The public also helps support the facility by renting it for private events (from September to mid-June), with all the rental money going back into the operations side of the camp.
In addition to raising money for the facility, the Lions also sponsor campers and cover their fees and sometimes, if they’re able, their transportation costs.
“Every year since we’ve been going now, the Lions Club of Labrador City has been paying our registration, which is fantastic,” says Junior, who’s been a member of the Lions Club for almost 40 years.
“And the people there that are running it... they’re fantastic. They go out of their way. They’re above and beyond what they do. Even the cooks that provide the meals, they know just about every person there by first name and they’re always out talking to them. It’s wonderful.”
One for All
During a typical summer season, the facility hosts anywhere from 1,000 to 1,200 campers, who range in age from several months to 90 years. People attend from all over the province (and as far away as Nova Scotia), and the friendships and bonds that form are unbreakable. One couple that met at camp even ended up getting married.

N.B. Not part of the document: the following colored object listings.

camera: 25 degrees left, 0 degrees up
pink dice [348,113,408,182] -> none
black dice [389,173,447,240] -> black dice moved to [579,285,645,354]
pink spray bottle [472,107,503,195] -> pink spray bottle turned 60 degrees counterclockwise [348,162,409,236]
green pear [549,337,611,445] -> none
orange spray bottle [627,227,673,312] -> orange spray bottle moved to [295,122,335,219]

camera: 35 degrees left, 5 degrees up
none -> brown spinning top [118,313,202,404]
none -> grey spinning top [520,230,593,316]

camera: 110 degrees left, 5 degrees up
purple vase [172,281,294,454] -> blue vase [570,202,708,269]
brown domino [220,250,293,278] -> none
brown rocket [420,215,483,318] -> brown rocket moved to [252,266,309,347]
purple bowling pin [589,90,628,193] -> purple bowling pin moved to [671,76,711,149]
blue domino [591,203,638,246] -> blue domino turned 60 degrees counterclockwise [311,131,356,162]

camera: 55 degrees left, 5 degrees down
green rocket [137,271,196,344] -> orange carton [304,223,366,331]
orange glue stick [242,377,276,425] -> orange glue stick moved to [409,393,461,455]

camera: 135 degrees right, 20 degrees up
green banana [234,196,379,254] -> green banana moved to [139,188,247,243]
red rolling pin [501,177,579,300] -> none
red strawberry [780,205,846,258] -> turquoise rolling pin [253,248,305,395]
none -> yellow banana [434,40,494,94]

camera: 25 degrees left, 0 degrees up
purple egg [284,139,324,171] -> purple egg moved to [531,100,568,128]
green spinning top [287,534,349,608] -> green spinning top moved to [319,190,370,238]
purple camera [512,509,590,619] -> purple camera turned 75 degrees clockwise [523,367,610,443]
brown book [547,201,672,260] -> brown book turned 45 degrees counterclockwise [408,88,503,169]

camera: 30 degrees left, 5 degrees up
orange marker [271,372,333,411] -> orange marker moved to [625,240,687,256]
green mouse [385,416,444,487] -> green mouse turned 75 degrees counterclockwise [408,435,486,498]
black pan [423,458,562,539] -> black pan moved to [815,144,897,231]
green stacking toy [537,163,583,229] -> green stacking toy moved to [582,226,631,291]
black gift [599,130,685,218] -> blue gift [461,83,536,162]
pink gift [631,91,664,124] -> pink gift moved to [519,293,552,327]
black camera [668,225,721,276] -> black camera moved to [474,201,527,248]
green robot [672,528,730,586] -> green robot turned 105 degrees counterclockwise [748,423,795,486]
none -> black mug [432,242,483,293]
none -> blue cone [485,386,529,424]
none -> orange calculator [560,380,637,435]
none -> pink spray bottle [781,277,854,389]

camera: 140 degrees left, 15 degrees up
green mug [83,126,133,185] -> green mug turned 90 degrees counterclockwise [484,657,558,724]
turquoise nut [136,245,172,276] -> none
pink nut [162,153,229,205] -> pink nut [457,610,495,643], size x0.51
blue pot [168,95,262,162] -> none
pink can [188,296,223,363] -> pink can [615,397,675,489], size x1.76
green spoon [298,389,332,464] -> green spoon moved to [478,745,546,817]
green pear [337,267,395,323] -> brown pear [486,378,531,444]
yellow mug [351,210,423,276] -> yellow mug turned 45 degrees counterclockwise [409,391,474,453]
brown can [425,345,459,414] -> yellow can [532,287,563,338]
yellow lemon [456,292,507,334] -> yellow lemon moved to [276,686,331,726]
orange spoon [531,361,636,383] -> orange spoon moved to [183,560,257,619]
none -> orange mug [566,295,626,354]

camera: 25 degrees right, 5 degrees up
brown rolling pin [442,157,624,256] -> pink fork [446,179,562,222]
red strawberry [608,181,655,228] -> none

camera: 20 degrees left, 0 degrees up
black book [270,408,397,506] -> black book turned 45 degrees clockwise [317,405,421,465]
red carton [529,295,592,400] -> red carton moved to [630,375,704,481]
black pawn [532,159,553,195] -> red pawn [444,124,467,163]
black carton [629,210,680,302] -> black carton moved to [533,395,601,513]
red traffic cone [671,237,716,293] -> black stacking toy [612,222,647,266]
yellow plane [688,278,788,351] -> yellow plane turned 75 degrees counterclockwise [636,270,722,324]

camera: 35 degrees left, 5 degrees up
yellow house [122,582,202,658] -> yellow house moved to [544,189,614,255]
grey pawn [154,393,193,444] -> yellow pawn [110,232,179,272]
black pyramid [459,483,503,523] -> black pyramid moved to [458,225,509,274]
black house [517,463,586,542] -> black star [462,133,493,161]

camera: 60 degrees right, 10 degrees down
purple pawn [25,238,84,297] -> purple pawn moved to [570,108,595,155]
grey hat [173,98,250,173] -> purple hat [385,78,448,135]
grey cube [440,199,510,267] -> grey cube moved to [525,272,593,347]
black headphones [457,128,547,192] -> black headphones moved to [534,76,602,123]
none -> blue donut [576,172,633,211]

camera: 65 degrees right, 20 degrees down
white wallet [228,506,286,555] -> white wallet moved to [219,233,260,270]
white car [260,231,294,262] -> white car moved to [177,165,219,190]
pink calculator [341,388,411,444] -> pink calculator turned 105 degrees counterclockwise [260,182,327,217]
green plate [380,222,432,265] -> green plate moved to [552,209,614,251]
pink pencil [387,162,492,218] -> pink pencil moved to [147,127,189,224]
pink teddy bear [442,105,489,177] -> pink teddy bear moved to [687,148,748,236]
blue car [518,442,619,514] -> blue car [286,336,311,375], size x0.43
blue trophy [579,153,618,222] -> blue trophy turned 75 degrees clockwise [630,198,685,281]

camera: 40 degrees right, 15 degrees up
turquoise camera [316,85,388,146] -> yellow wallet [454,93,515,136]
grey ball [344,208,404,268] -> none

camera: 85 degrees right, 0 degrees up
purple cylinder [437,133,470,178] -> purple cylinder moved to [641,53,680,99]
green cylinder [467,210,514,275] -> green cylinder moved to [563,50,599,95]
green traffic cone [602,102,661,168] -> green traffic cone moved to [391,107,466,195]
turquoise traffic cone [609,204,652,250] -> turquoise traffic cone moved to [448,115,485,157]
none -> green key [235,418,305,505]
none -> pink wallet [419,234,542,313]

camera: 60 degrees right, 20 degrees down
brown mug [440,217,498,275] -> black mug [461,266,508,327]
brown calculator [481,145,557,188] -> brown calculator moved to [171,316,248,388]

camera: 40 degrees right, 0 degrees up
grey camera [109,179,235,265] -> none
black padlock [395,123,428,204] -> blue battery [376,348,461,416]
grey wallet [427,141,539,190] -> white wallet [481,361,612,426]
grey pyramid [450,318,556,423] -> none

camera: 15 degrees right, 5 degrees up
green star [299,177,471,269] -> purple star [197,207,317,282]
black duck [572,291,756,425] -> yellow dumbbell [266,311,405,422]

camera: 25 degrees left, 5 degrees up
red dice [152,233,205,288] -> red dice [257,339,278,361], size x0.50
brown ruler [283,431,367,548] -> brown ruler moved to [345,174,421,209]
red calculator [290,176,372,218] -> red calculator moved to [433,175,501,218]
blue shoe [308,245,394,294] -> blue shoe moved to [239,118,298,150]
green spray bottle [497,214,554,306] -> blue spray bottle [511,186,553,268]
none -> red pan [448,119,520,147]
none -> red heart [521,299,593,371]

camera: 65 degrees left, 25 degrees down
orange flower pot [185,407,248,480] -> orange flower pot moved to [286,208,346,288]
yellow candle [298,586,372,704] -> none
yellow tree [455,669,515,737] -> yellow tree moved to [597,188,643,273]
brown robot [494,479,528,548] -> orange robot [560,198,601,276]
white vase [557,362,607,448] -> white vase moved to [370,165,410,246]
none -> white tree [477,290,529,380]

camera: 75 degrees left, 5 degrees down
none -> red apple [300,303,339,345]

“We’ve got a group from the Goulds who have been coming for years upon years to our open camp, and they only get to see their friends from Burgeo at that camp every year. So it brings them together from across the province,” Corinna says.
It’s not just the campers who benefit from the facility, she adds, but the parents, chaperones and summer students as well.
“We’ll take the campers and work alongside them for crafts and activities during the afternoons. And that kind of gives the parents and the escorts a little bit of a break and gives them a little bit of social time to be able to interact… it’s a big network that gets created,” Corinna says.
“Our student staff, when they leave here after the summer, they come to appreciate things in their own lives that probably they just took for granted and [it] gives them a clear insight. We’ve had so many students who have come through our programs here that have become nurses and social workers and that kind of thing.”
Aside from the fun and games and friendships, perhaps the camp’s greatest power lies in its ability to be an equalizer. There’s no judging or staring or pointing fingers, just freedom, support and a strong sense of community.
“I always mention the young man that came to camp. He stood up when he was getting ready to leave and he said, ‘I just love this camp... I don’t ever want to leave. It makes me feel like a real person,’” Corinna recalls. “And that stuck with me right from that day, because that’s what it’s all about.”